───── Records for processing ─────

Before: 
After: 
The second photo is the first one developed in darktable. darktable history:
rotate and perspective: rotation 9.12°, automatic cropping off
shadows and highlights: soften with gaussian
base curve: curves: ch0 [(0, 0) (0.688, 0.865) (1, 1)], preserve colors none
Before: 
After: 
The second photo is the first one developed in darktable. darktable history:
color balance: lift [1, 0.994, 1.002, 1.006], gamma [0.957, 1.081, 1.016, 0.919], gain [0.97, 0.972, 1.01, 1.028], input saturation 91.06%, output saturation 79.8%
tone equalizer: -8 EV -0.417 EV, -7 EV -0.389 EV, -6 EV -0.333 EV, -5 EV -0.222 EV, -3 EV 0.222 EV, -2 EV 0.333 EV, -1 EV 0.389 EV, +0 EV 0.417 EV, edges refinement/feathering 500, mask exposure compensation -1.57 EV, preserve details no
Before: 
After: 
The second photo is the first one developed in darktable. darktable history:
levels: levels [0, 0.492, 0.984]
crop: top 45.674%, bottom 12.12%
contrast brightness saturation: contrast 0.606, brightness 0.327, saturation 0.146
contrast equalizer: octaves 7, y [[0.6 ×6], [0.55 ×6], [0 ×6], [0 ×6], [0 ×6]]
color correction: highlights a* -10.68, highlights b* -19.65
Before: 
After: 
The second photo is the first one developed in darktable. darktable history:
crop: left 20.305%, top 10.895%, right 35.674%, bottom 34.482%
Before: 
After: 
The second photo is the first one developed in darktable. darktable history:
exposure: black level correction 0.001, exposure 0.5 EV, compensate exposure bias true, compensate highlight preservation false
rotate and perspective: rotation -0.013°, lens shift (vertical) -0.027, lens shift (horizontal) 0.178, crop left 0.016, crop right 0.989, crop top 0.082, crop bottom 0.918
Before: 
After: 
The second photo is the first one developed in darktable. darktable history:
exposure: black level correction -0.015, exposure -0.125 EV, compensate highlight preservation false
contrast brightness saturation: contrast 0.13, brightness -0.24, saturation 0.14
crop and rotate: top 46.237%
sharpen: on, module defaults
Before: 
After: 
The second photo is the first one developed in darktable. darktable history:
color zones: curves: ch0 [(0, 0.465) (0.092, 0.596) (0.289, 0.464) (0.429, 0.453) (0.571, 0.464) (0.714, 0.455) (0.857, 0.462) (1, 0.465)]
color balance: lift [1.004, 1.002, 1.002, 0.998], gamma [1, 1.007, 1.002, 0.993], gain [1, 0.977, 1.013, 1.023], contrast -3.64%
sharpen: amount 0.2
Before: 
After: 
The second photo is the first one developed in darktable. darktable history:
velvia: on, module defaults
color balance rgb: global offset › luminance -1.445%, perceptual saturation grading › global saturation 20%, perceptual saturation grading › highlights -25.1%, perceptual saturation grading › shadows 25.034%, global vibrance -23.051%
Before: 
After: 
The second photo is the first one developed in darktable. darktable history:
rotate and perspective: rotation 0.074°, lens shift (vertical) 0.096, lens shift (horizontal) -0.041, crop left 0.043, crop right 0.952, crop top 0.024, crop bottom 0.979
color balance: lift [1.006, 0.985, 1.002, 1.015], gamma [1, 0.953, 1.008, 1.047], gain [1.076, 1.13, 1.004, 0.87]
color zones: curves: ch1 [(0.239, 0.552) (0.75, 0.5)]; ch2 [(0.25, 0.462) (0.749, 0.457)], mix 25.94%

─────

**What is expected**
Please reproduce every line of the material above word for word.

**Response**
Before: 
After: 
The second photo is the first one developed in darktable. darktable history:
rotate and perspective: rotation 9.12°, automatic cropping off
shadows and highlights: soften with gaussian
base curve: curves: ch0 [(0, 0) (0.688, 0.865) (1, 1)], preserve colors none
Before: 
After: 
The second photo is the first one developed in darktable. darktable history:
color balance: lift [1, 0.994, 1.002, 1.006], gamma [0.957, 1.081, 1.016, 0.919], gain [0.97, 0.972, 1.01, 1.028], input saturation 91.06%, output saturation 79.8%
tone equalizer: -8 EV -0.417 EV, -7 EV -0.389 EV, -6 EV -0.333 EV, -5 EV -0.222 EV, -3 EV 0.222 EV, -2 EV 0.333 EV, -1 EV 0.389 EV, +0 EV 0.417 EV, edges refinement/feathering 500, mask exposure compensation -1.57 EV, preserve details no
Before: 
After: 
The second photo is the first one developed in darktable. darktable history:
levels: levels [0, 0.492, 0.984]
crop: top 45.674%, bottom 12.12%
contrast brightness saturation: contrast 0.606, brightness 0.327, saturation 0.146
contrast equalizer: octaves 7, y [[0.6 ×6], [0.55 ×6], [0 ×6], [0 ×6], [0 ×6]]
color correction: highlights a* -10.68, highlights b* -19.65
Before: 
After: 
The second photo is the first one developed in darktable. darktable history:
crop: left 20.305%, top 10.895%, right 35.674%, bottom 34.482%
Before: 
After: 
The second photo is the first one developed in darktable. darktable history:
exposure: black level correction 0.001, exposure 0.5 EV, compensate exposure bias true, compensate highlight preservation false
rotate and perspective: rotation -0.013°, lens shift (vertical) -0.027, lens shift (horizontal) 0.178, crop left 0.016, crop right 0.989, crop top 0.082, crop bottom 0.918
Before: 
After: 
The second photo is the first one developed in darktable. darktable history:
exposure: black level correction -0.015, exposure -0.125 EV, compensate highlight preservation false
contrast brightness saturation: contrast 0.13, brightness -0.24, saturation 0.14
crop and rotate: top 46.237%
sharpen: on, module defaults
Before: 
After: 
The second photo is the first one developed in darktable. darktable history:
color zones: curves: ch0 [(0, 0.465) (0.092, 0.596) (0.289, 0.464) (0.429, 0.453) (0.571, 0.464) (0.714, 0.455) (0.857, 0.462) (1, 0.465)]
color balance: lift [1.004, 1.002, 1.002, 0.998], gamma [1, 1.007, 1.002, 0.993], gain [1, 0.977, 1.013, 1.023], contrast -3.64%
sharpen: amount 0.2
Before: 
After: 
The second photo is the first one developed in darktable. darktable history:
velvia: on, module defaults
color balance rgb: global offset › luminance -1.445%, perceptual saturation grading › global saturation 20%, perceptual saturation grading › highlights -25.1%, perceptual saturation grading › shadows 25.034%, global vibrance -23.051%
Before: 
After: 
The second photo is the first one developed in darktable. darktable history:
rotate and perspective: rotation 0.074°, lens shift (vertical) 0.096, lens shift (horizontal) -0.041, crop left 0.043, crop right 0.952, crop top 0.024, crop bottom 0.979
color balance: lift [1.006, 0.985, 1.002, 1.015], gamma [1, 0.953, 1.008, 1.047], gain [1.076, 1.13, 1.004, 0.87]
color zones: curves: ch1 [(0.239, 0.552) (0.75, 0.5)]; ch2 [(0.25, 0.462) (0.749, 0.457)], mix 25.94%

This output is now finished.